Se colui che è padrone di se stesso non basta a se stesso non c’è evoluzione umana.
Si tratta di una scelta etica attraverso cui ridefinire i rapporti con gli altri, con la natura e con la propria coscienza. Un nuovo modello di autosufficienza dove non si fa economia, non si appropria e accumula, non si preda, ma produce per soddisfare i bisogni primari propri e altrui e condivide gli interessi senza imposizioni o regole, senza centri di potere e divisioni fra dominanti e dominati. E poiché deve essere volontaria affinché cambi il personale rapporto con la contingenza, prima ancora di cancellare il governo e le sue configurazioni, occorre eliminare le storture mentali. Solo chi è libero, cioè affrancato dagli inganni corruttivi, possiede la genuinità necessaria per assaporare l’estasi della comunione.

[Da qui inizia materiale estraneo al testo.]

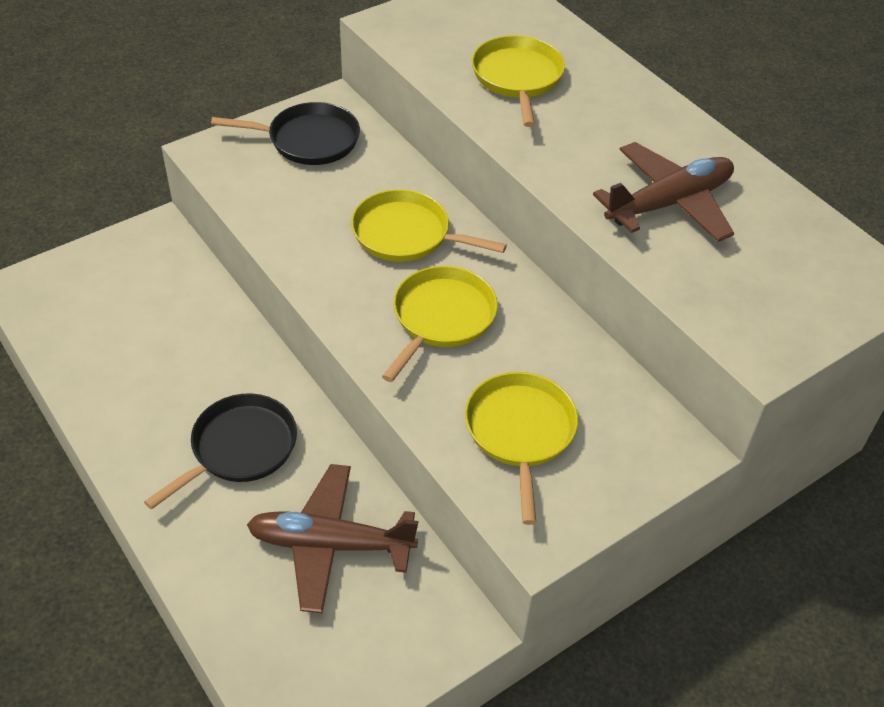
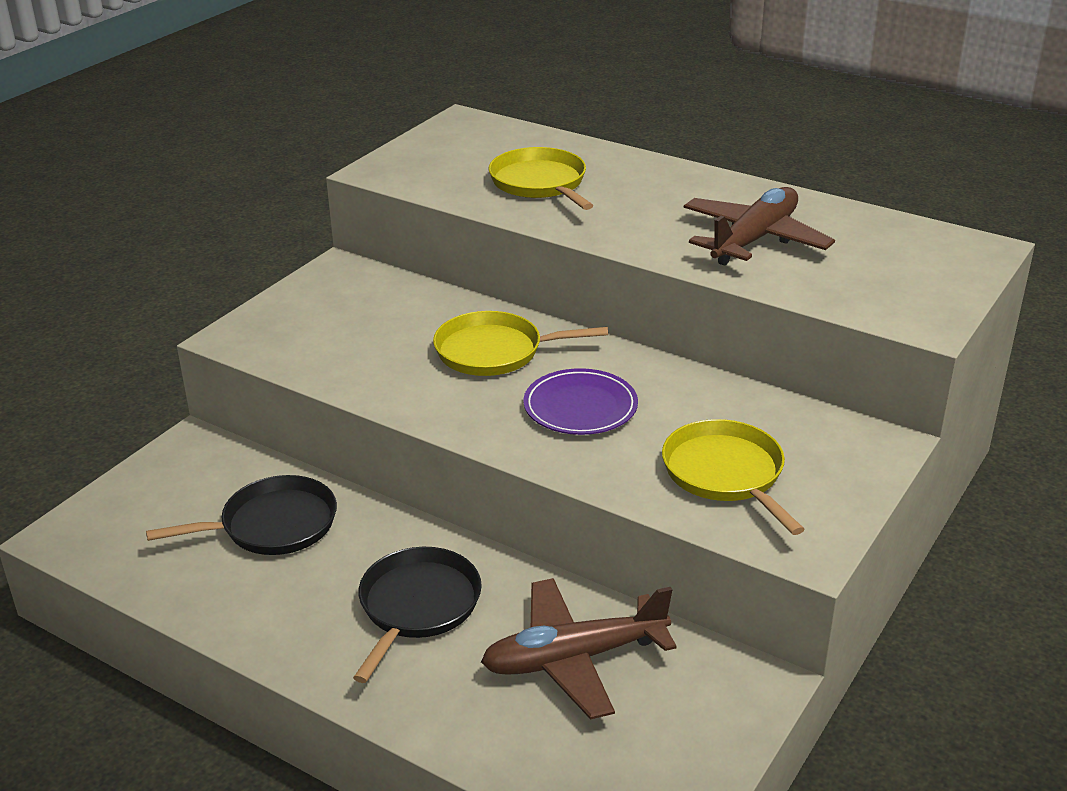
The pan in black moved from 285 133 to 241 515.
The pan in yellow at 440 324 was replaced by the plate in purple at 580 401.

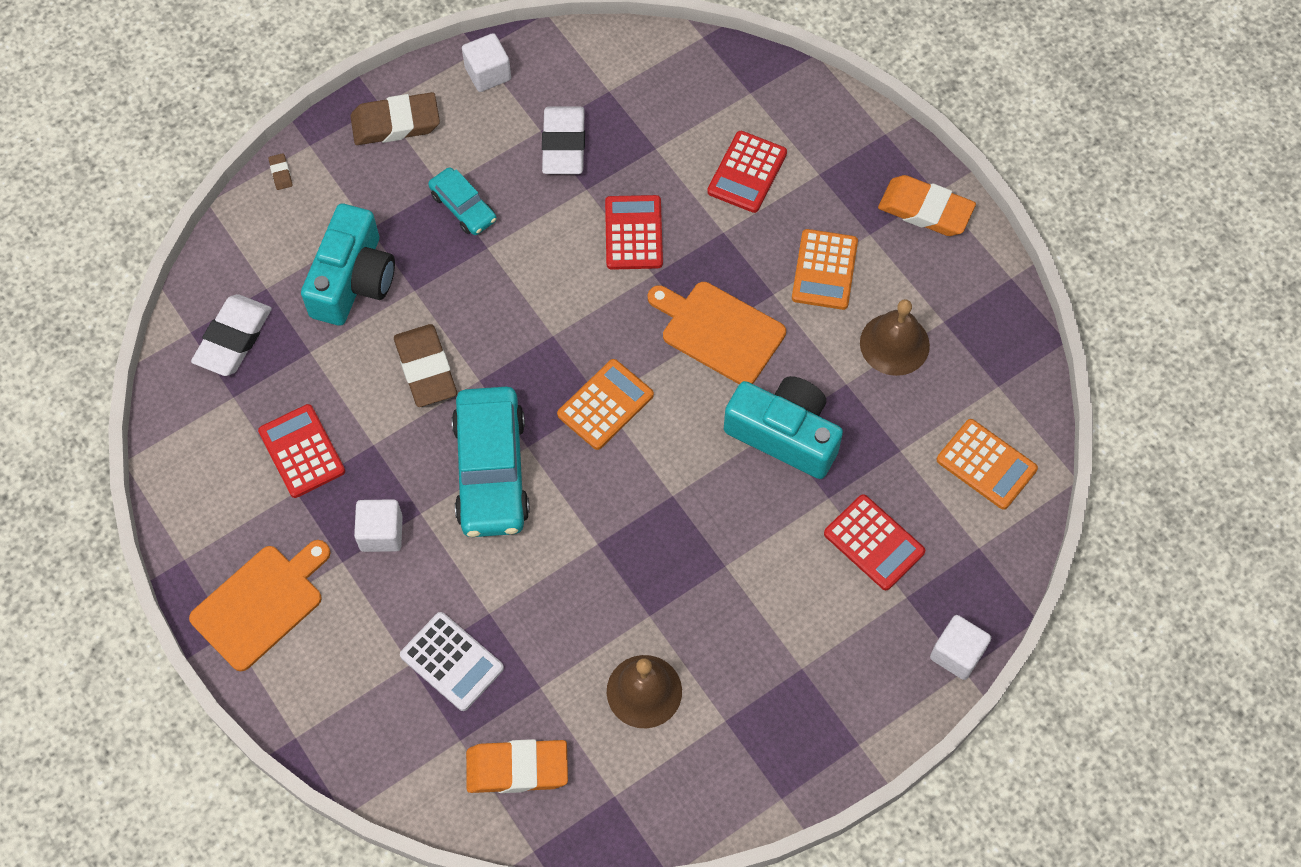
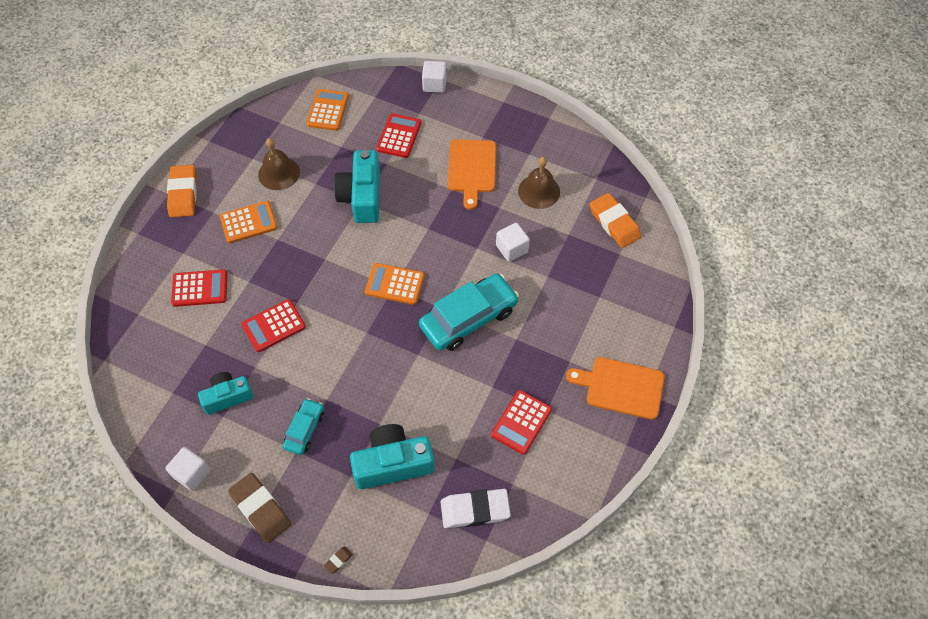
The cube in white moved from 378 525 to 513 242.
The eraser in brown at 425 365 disappeared.
The calculator in white at 452 661 disappeared.
The eraser in white at 563 140 was replaced by the camera in turquoise at 225 393.
The cutting board in orange moved from 717 333 to 472 174.

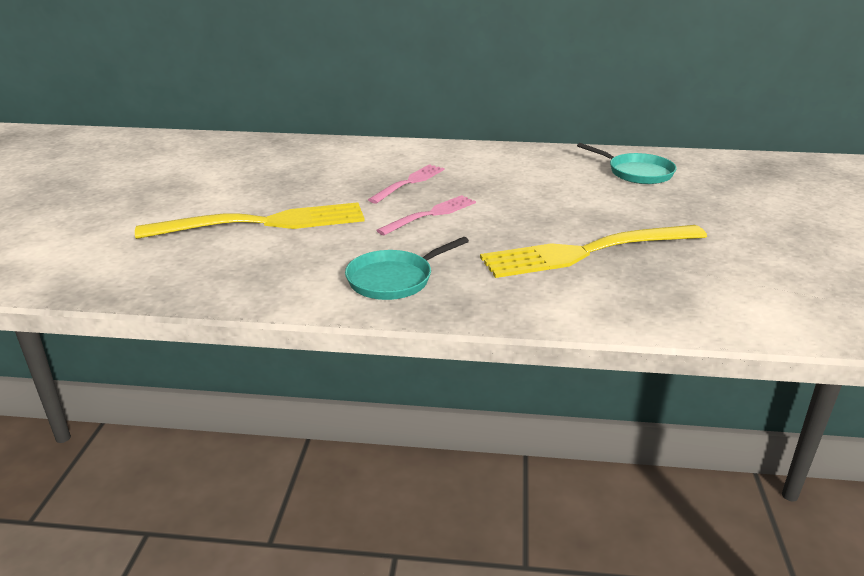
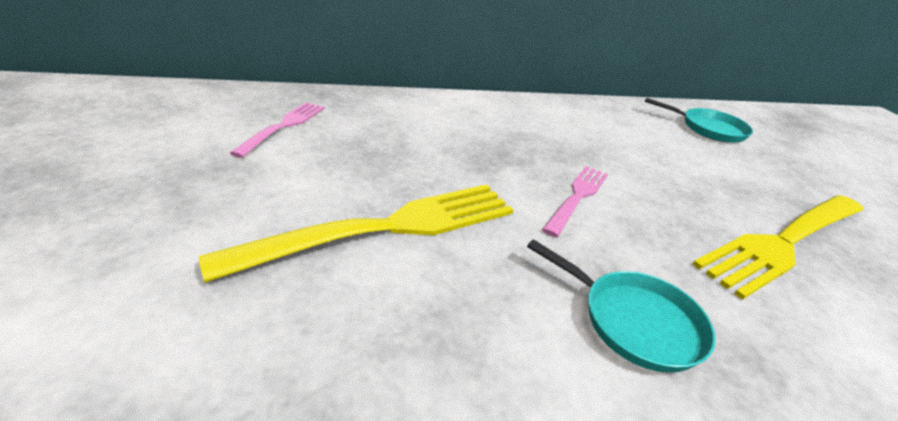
The pan in turquoise at 407 268 turned 90 degrees counterclockwise.
The fork in pink moved from 406 183 to 277 130.

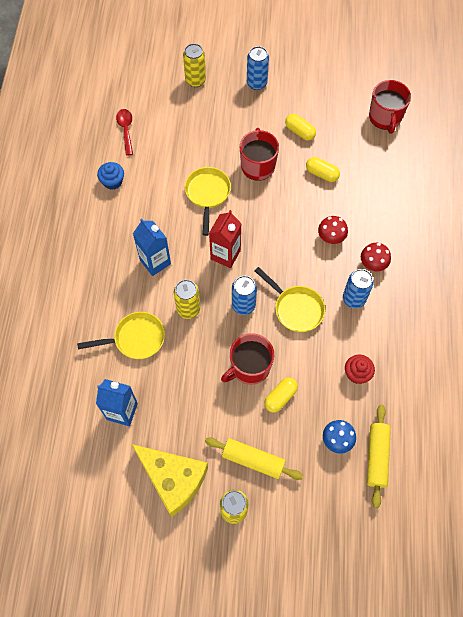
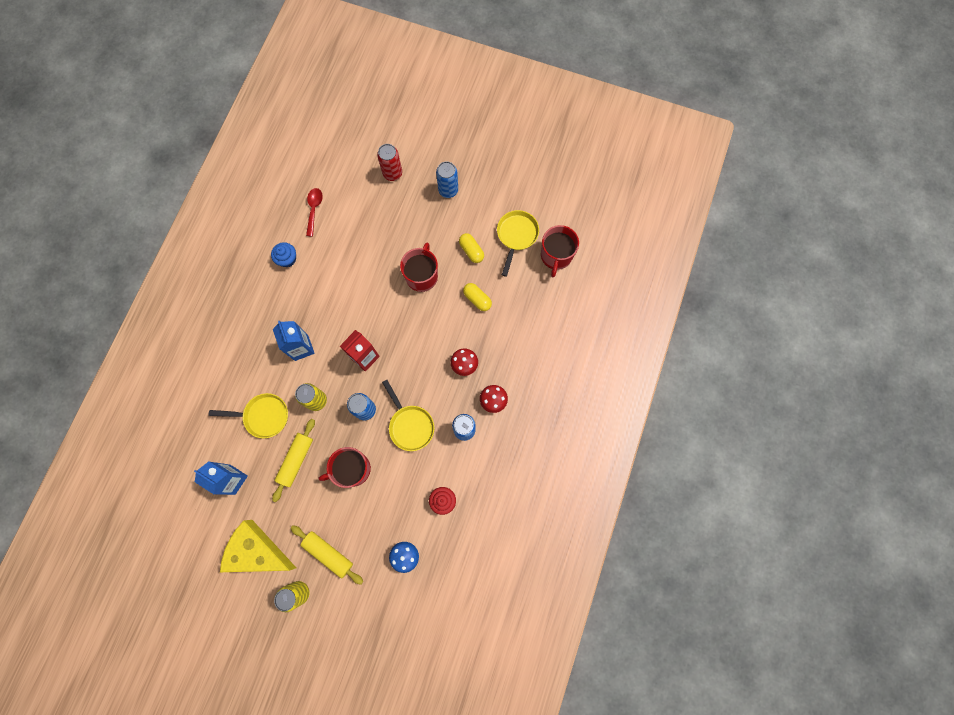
The cheese in yellow at 169 480 turned 150 degrees clockwise.
The can in yellow at 194 65 became the can in red at 389 162.
The pan in yellow moved from 208 201 to 518 243.
The capsule in yellow at 281 395 disappeared.
The rolling pin in yellow moved from 379 456 to 293 460.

Non escludo che questo affrancamento possa avvenire in solitudine, dove però l’effetto presto sparisce nella malinconia del silenzio. Ẻ infatti nel gruppo che si esalta. Unità di intenti, parità di rango, pluralismo di idee, solidarietà vera realizzati in un confronto continuo e paritario di economia sostanziale in cui si sviluppano attività ancestrali come l’orticoltura, la selvicoltura, la pesca, l’artigianato e tutte quelle attività che non creano squilibri e non saccheggiano il mondo. La produzione deve concentrarsi sui beni necessari e poi cessare. Non esiste industria, fabbricazione di massa e il commercio è scambio gratuito di necessità. Il lavoro deve essere organizzato applicando il principio fourierano per cui il tempo va impiegato in attività diversificate: dalla terra al laboratorio, dal laboratorio alla scuola, dalla scuola alle necessità comuni e così via. Le eventuali eccedenze devono essere usate per favorire l’esportazione-importazione intercomunitaria dei prodotti basilari, o distribuite per garantire il minimo necessario a chi, per qualunque motivo, non può contribuire. Perché oggi a me è andata meglio che a te, ma domani chissà!
Il progetto è semplice come respirare in un’alba tersa.
L’unico ostacolo consiste nel rimuovere le contaminazioni che ammorbano la società del dominio, senza cui è impossibile crearne una nuova. Uno slancio consapevole che richiede il coraggio del divergente, la determinazione del giusto, la passione dell’innamorato. Non facili da trovare o esprimere in tempi mistificatori dove i dissidenti vengono ignorati, disprezzati, ridicolizzati, isolati, poi eliminati dal consesso sociale. Eppure basterebbe usare la ragione per riappropriarsi del sé anziché adoperarla per annientare il mondo. Abbiamo capito che in quello siamo i numeri uno, ora proviamo a esserlo dove conta davvero!